▶ [WHAT THIS TASK INVOLVES]: Pick out and copy every line below that contains the word "Benachrichtige", treating uppercase and lowercase as different.

BEGIN SUPPLIED RECORDS

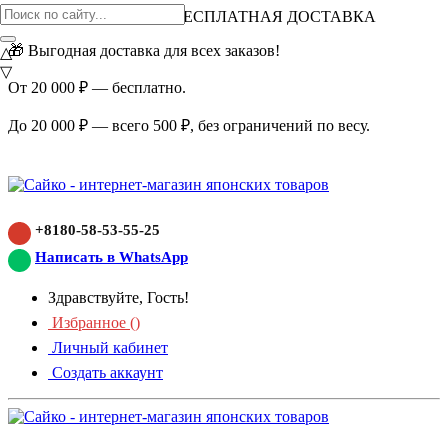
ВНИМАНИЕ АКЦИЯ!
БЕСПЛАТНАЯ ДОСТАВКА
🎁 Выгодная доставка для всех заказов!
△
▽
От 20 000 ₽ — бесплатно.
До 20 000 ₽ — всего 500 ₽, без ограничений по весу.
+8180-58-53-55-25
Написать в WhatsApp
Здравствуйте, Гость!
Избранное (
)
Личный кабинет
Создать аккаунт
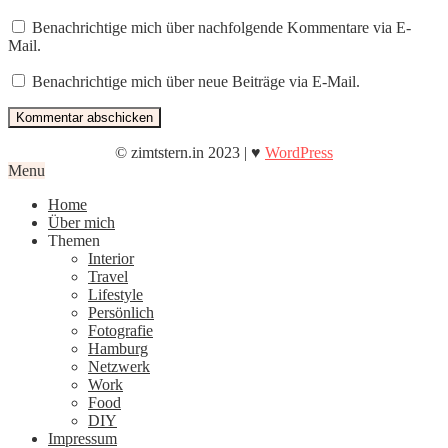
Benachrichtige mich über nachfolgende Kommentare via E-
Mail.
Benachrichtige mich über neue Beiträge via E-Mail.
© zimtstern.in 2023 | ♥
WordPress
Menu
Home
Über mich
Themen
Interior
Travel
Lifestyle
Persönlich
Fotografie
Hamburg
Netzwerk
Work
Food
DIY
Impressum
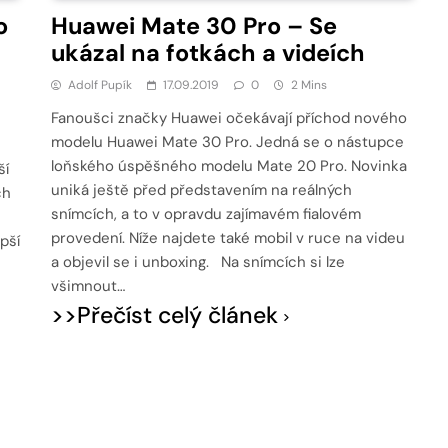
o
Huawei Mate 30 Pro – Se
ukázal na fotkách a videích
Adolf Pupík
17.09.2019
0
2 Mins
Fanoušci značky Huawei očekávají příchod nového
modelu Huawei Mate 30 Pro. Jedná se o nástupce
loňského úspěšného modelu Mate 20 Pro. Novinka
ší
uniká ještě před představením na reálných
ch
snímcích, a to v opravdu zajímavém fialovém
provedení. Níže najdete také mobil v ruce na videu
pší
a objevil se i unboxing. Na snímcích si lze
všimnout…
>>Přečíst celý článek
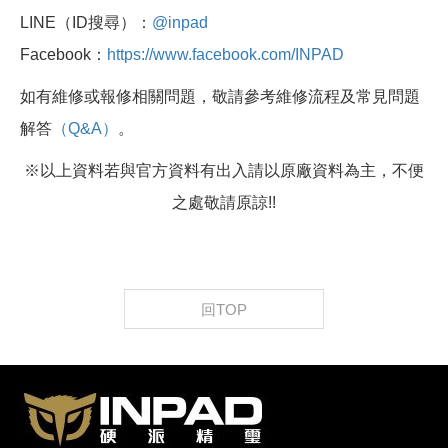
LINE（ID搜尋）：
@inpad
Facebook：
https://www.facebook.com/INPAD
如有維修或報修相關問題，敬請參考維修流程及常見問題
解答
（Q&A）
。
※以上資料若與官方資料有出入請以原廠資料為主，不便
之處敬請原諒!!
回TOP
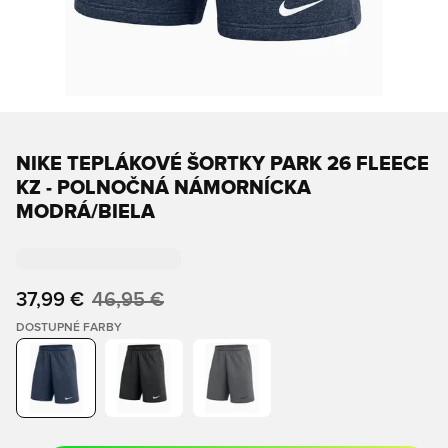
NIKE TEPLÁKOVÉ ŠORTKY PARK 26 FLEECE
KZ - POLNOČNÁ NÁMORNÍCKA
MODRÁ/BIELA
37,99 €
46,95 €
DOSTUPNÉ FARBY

END SUPPLIED RECORDS

▶ [FINISHED TASK]:
Benachrichtige mich über nachfolgende Kommentare via E-
Benachrichtige mich über neue Beiträge via E-Mail.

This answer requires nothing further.